### [Source material]
-------

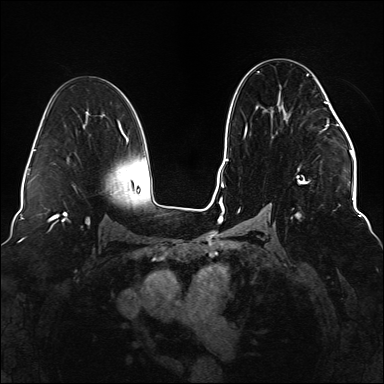
Breast MRI (dynamic contrast-enhanced), one axial slice; position 83 of 176 along the scan axis; dynamic contrast-enhanced series, time point 2 of 6 at this slice position (early post-contrast); 1.5 T; TE 2.3 ms, TR 5.2 ms; 1.1 mm slice thickness; 384 × 384 image matrix, field of view 330 × 330 mm. Female patient.
Annotated regions visible in this slice (semi-automatic segmentation, software-assisted and operator-edited):
- enhancing-tissue mask used for the functional tumour volume (all voxels passing the contrast-enhancement thresholds inside the analysis volume; usually the tumour): bounding box <238,71,337,221> (left, top, right, bottom; pixels)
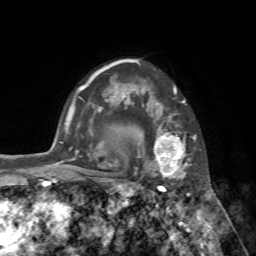
Breast MRI, one axial slice; position 56 of 72 along the scan axis; cropped to one breast; dynamic contrast-enhanced series, time point 2 of 7 at this slice position (early post-contrast); 1.5 T; TE 4.2 ms, TR 8.7 ms; 2.2 mm slice thickness; 256 × 256 image matrix, field of view 180 × 180 mm. Female patient.
Outlined on this slice (semi-automatic segmentation, software-assisted and operator-edited):
- enhancing-tissue mask used for the functional tumour volume (all voxels passing the contrast-enhancement thresholds inside the analysis volume; usually the tumour): bounding box [x1, y1, x2, y2] px = [140, 86, 194, 180]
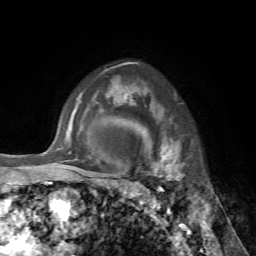
Breast MRI, one axial slice; position 54 of 72 along the scan axis; cropped to one breast; dynamic contrast-enhanced series, time point 2 of 7 at this slice position (early post-contrast); 1.5 T; TE 4.2 ms, TR 8.7 ms; 2.2 mm slice thickness; 256 × 256 image matrix, field of view 180 × 180 mm. Female patient.
Outlined on this slice (semi-automatic segmentation, software-assisted and operator-edited):
- enhancing-tissue mask used for the functional tumour volume (all voxels passing the contrast-enhancement thresholds inside the analysis volume; usually the tumour): box from (x=145, y=126) to (x=180, y=178) px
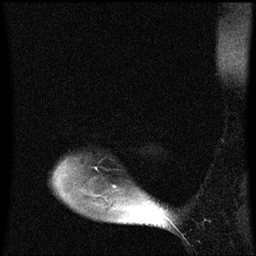
Breast MRI (dynamic contrast-enhanced), one sagittal slice; slice 50 of 60 in the series (ordered by position); dynamic contrast-enhanced series, image 2 of 3 at this slice position (ordered by acquisition); 1.5 T; TE 4.2 ms, TR 8.4 ms; 256 × 256 image matrix, field of view 200 × 200 mm. Patient: female, 49 years. Case-level facts recorded for this patient, not image findings: setting: breast cancer imaged before/during neoadjuvant chemotherapy; receptor status: HR-positive, HER2-negative.
Structures marked on this image (semi-automatic segmentation, software-assisted and operator-edited):
- analysis volume of interest (the breast-tissue region the enhancement analysis was run in; not a lesion): bounding box <54,156,174,221> (left, top, right, bottom; pixels)
- tumour enhancement mask (voxels above the 70 % enhancement threshold inside the analysis volume of interest): <114,186,117,189>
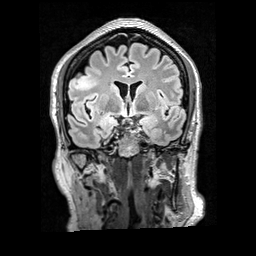
Brain MRI from a brain-tumour surgery series, one coronal slice; position 113 of 200 along the scan axis; T2 FLAIR; 256 × 256 image matrix, field of view 256 × 256 mm. Case-level facts recorded for this patient, not image findings: histopathology: Glioblastoma; WHO grade: 4; IDH mutation: no; tumour location: Right Frontal.
Structures marked on this image (outlined manually by an expert reader):
- tumour: bounding box [x1, y1, x2, y2] px = [72, 71, 101, 91]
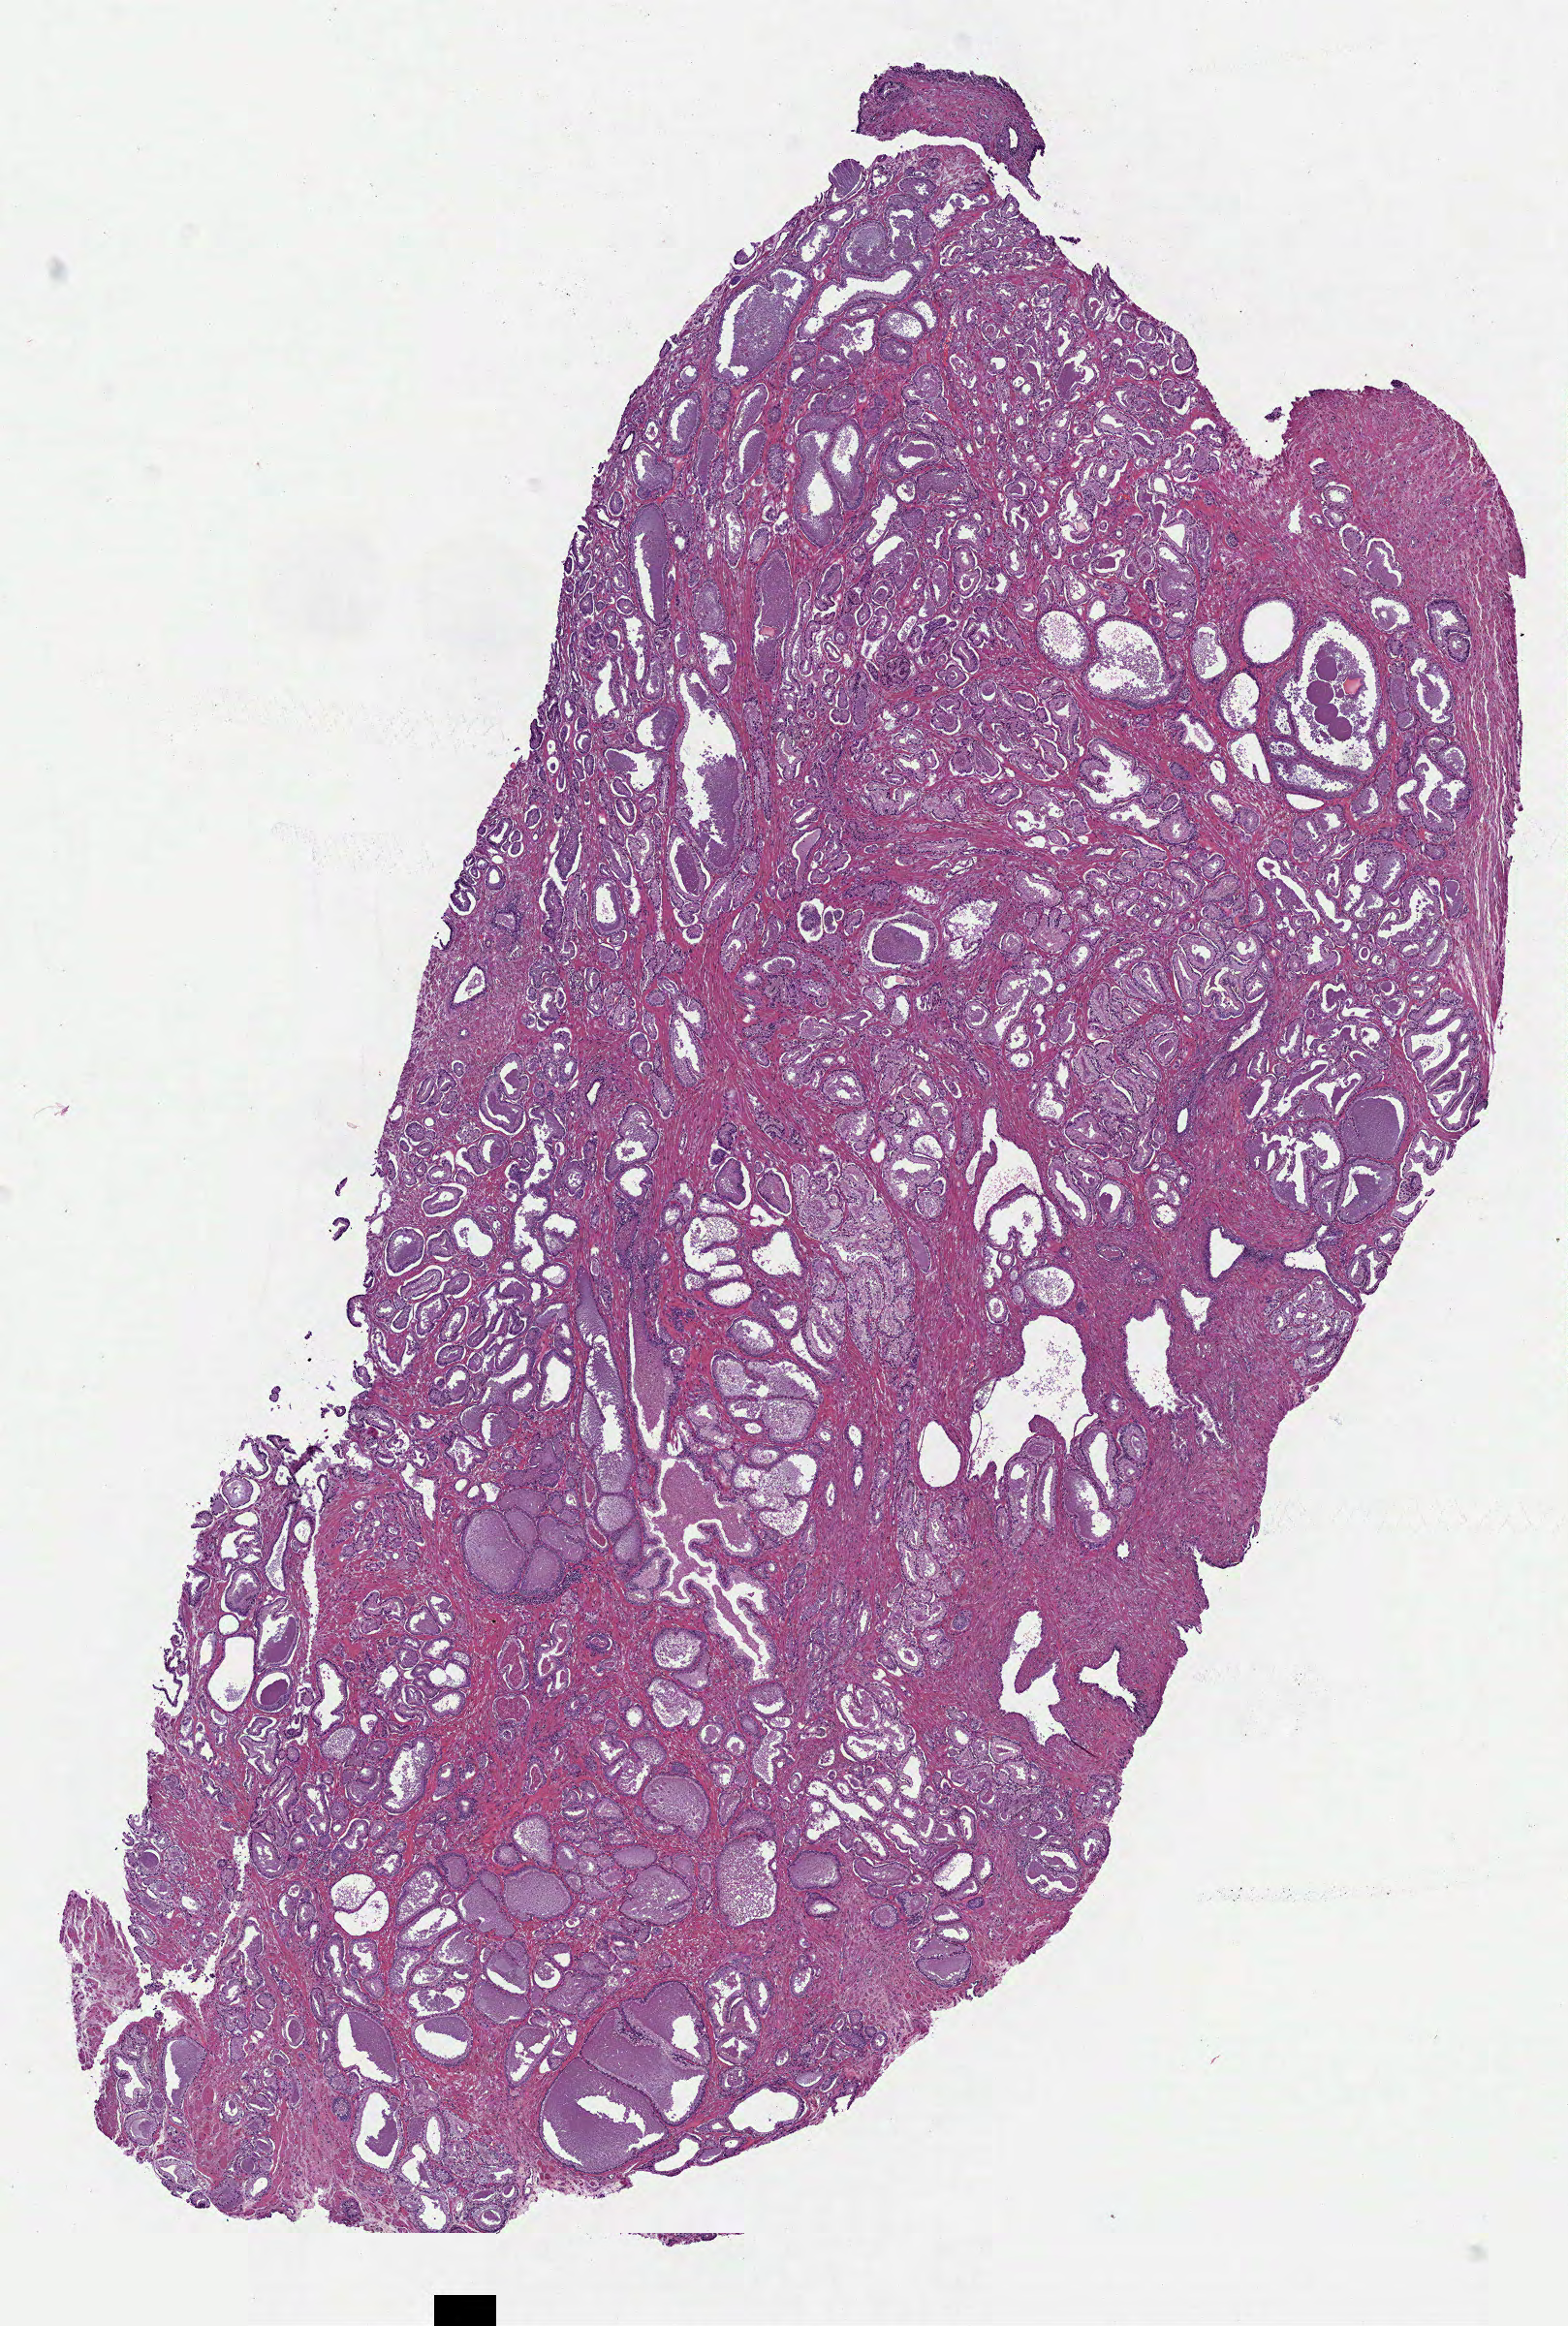
Hematoxylin and eosin (H&E) stained whole-slide image, low-resolution overview of the scanned area, about 6.5 x 9.7 mm; formalin-fixed paraffin-embedded (FFPE) diagnostic section; sample: primary tumour, prostate. Male patient; age at initial diagnosis 50 years. Gleason score: 7 (3+4).
Laterality: left. Pathologic diagnosis: Acinar cell carcinoma.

-------

### [What the task requires]
Output the listing above in full, exactly. No images.

### [Response area]
Breast MRI (dynamic contrast-enhanced), one axial slice; position 83 of 176 along the scan axis; dynamic contrast-enhanced series, time point 2 of 6 at this slice position (early post-contrast); 1.5 T; TE 2.3 ms, TR 5.2 ms; 1.1 mm slice thickness; 384 × 384 image matrix, field of view 330 × 330 mm. Female patient.
Annotated regions visible in this slice (semi-automatic segmentation, software-assisted and operator-edited):
- enhancing-tissue mask used for the functional tumour volume (all voxels passing the contrast-enhancement thresholds inside the analysis volume; usually the tumour): bounding box <238,71,337,221> (left, top, right, bottom; pixels)
Breast MRI, one axial slice; position 56 of 72 along the scan axis; cropped to one breast; dynamic contrast-enhanced series, time point 2 of 7 at this slice position (early post-contrast); 1.5 T; TE 4.2 ms, TR 8.7 ms; 2.2 mm slice thickness; 256 × 256 image matrix, field of view 180 × 180 mm. Female patient.
Outlined on this slice (semi-automatic segmentation, software-assisted and operator-edited):
- enhancing-tissue mask used for the functional tumour volume (all voxels passing the contrast-enhancement thresholds inside the analysis volume; usually the tumour): bounding box [x1, y1, x2, y2] px = [140, 86, 194, 180]
Breast MRI, one axial slice; position 54 of 72 along the scan axis; cropped to one breast; dynamic contrast-enhanced series, time point 2 of 7 at this slice position (early post-contrast); 1.5 T; TE 4.2 ms, TR 8.7 ms; 2.2 mm slice thickness; 256 × 256 image matrix, field of view 180 × 180 mm. Female patient.
Outlined on this slice (semi-automatic segmentation, software-assisted and operator-edited):
- enhancing-tissue mask used for the functional tumour volume (all voxels passing the contrast-enhancement thresholds inside the analysis volume; usually the tumour): box from (x=145, y=126) to (x=180, y=178) px
Breast MRI (dynamic contrast-enhanced), one sagittal slice; slice 50 of 60 in the series (ordered by position); dynamic contrast-enhanced series, image 2 of 3 at this slice position (ordered by acquisition); 1.5 T; TE 4.2 ms, TR 8.4 ms; 256 × 256 image matrix, field of view 200 × 200 mm. Patient: female, 49 years. Case-level facts recorded for this patient, not image findings: setting: breast cancer imaged before/during neoadjuvant chemotherapy; receptor status: HR-positive, HER2-negative.
Structures marked on this image (semi-automatic segmentation, software-assisted and operator-edited):
- analysis volume of interest (the breast-tissue region the enhancement analysis was run in; not a lesion): bounding box <54,156,174,221> (left, top, right, bottom; pixels)
- tumour enhancement mask (voxels above the 70 % enhancement threshold inside the analysis volume of interest): <114,186,117,189>
Brain MRI from a brain-tumour surgery series, one coronal slice; position 113 of 200 along the scan axis; T2 FLAIR; 256 × 256 image matrix, field of view 256 × 256 mm. Case-level facts recorded for this patient, not image findings: histopathology: Glioblastoma; WHO grade: 4; IDH mutation: no; tumour location: Right Frontal.
Structures marked on this image (outlined manually by an expert reader):
- tumour: bounding box [x1, y1, x2, y2] px = [72, 71, 101, 91]
Hematoxylin and eosin (H&E) stained whole-slide image, low-resolution overview of the scanned area, about 6.5 x 9.7 mm; formalin-fixed paraffin-embedded (FFPE) diagnostic section; sample: primary tumour, prostate. Male patient; age at initial diagnosis 50 years. Gleason score: 7 (3+4).
Laterality: left. Pathologic diagnosis: Acinar cell carcinoma.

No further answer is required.